Snyder vows culture change amid allegations


Washington NFL owner Dan Snyder said Friday he is committed to improving the culture inside the team after allegations of sexual harassment, while the league said it will wait for a law firm’s review before taking action.

The allegations of sexual harassment and toxic workplace culture spanning from 2006 to 2019 were raised by 15 women, all but one of whom spoke to The Washington Post on the condition of anonymity, with some having signed nondisclosure agreements with the team.

“The behavior described in yesterday’s Washington Post article has no place in our franchise or society,” Snyder said in a statement Friday. “This story has strengthened my commitment to setting a new culture and standard for our team.”

Snyder hired the District of Columbia law firm Wilkinson Walsh to conduct an independent review of team policies, culture and allegations of workplace misconduct. The NFL said in a statement it will meet with lawyers after the investigation is complete and will act based on the findings.

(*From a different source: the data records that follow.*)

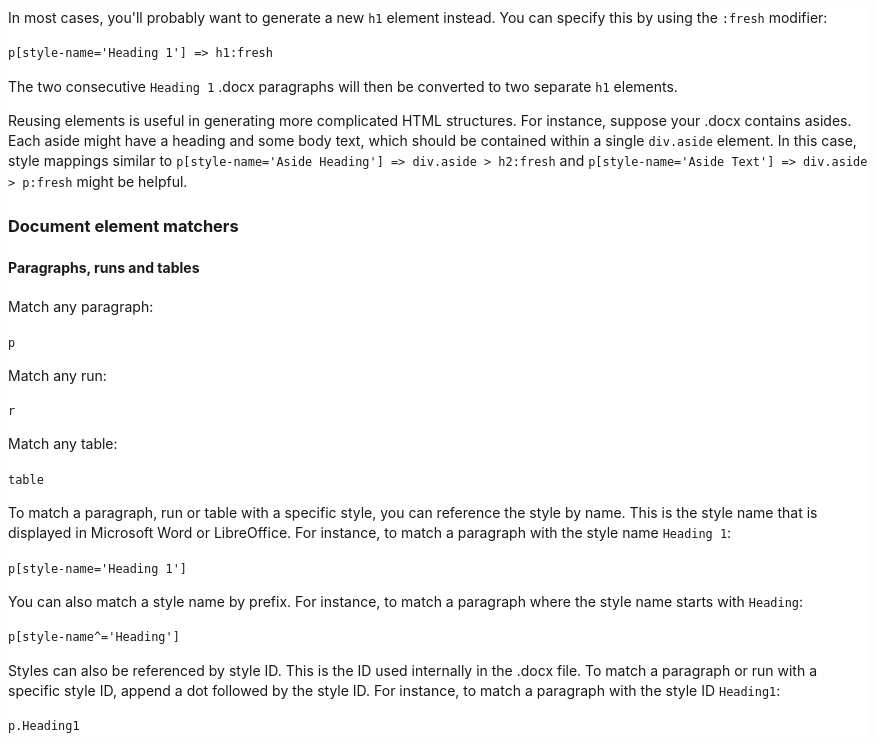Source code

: In most cases, you'll probably want to generate a new `h1` element instead.
You can specify this by using the `:fresh` modifier:

`p[style-name='Heading 1'] => h1:fresh`

The two consecutive `Heading 1` .docx paragraphs will then be converted to two separate `h1` elements.

Reusing elements is useful in generating more complicated HTML structures.
For instance, suppose your .docx contains asides.
Each aside might have a heading and some body text,
which should be contained within a single `div.aside` element.
In this case, style mappings similar to `p[style-name='Aside Heading'] => div.aside > h2:fresh` and
`p[style-name='Aside Text'] => div.aside > p:fresh` might be helpful.

### Document element matchers

#### Paragraphs, runs and tables

Match any paragraph:

```
p
```

Match any run:

```
r
```

Match any table:

```
table
```

To match a paragraph, run or table with a specific style,
you can reference the style by name.
This is the style name that is displayed in Microsoft Word or LibreOffice.
For instance, to match a paragraph with the style name `Heading 1`:

```
p[style-name='Heading 1']
```

You can also match a style name by prefix.
For instance, to match a paragraph where the style name starts with `Heading`:

```
p[style-name^='Heading']
```

Styles can also be referenced by style ID.
This is the ID used internally in the .docx file.
To match a paragraph or run with a specific style ID,
append a dot followed by the style ID.
For instance, to match a paragraph with the style ID `Heading1`:

```
p.Heading1
```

“These matters as reported are serious, disturbing and contrary to the NFL’s values,” the league said. “Everyone in the NFL has the right to work in an environment free from any and all forms of harassment.”

Snyder also pledged to make organizational changes.

“Beth Wilkinson and her firm are empowered to do a full, unbiased investigation and make any and all requisite recommendations,” Snyder said. “Upon completion of her work, we will institute new policies and procedures and strengthen our human resources infrastructure to not only avoid these issues in the future but most importantly create a team culture that is respectful and inclusive of all.”

He said the commitment to establishing a new culture and higher standard began with the hiring of coach Ron Rivera, who also has control of football operations.

“[The] biggest thing is that we have to move forward from this and make sure everybody understands we have policies that we will follow and that we have an open door policy with no retribution,” Rivera said in a text to ESPN’s John Keim. “Plus my daughter works for the team and I sure as hell am not going to allow any of this!”

The NFL said it expects the team and all employees to be cooperative but that it is not yet conducting its own review of the team.

Director of player personnel Alex Santos, assistant Richard Mann II and longtime broadcaster and senior vice president Larry Michael are no longer with the team. Michael announced Wednesday he was retiring after 16 years.

Santos, who was fired this week, is accused by six former employees and two reporters who covered the team of commenting about their bodies and making unwelcome overtures, according to the Post.

In text messages obtained by the Post, Mann, also fired within the past week, shared with a female employee his conversation with co-workers about whether she had undergone breast enhancement surgery.

Seven former employees alleged to the Post that Michael routinely spoke about the physical appearance of female colleagues in a sexual and disparaging manner, including a college-aged intern in a comment that was caught on a “hot mic” in 2018.

Former team business executives Dennis Greene and Mitch Gershman also were mentioned in the Post story.

Greene, who resigned in May 2018 after it was reported that he had sold access to Washington cheerleaders, including attendance at a 2013 calendar photo shoot in Costa Rica, is named in the Post report for having encouraged members of the sales staff to wear revealing clothing and flirt with suite holders.

Emily Applegate, the only former Washington female employee named in the Post report, said Gershman verbally abused her over minor workplace issues and also complimented her body.

The allegations come on the heels of the team’s announcement Monday that it would be retiring its nickname and logo after completing a thorough review that began on July 3.

The Associated Press contributed to this report.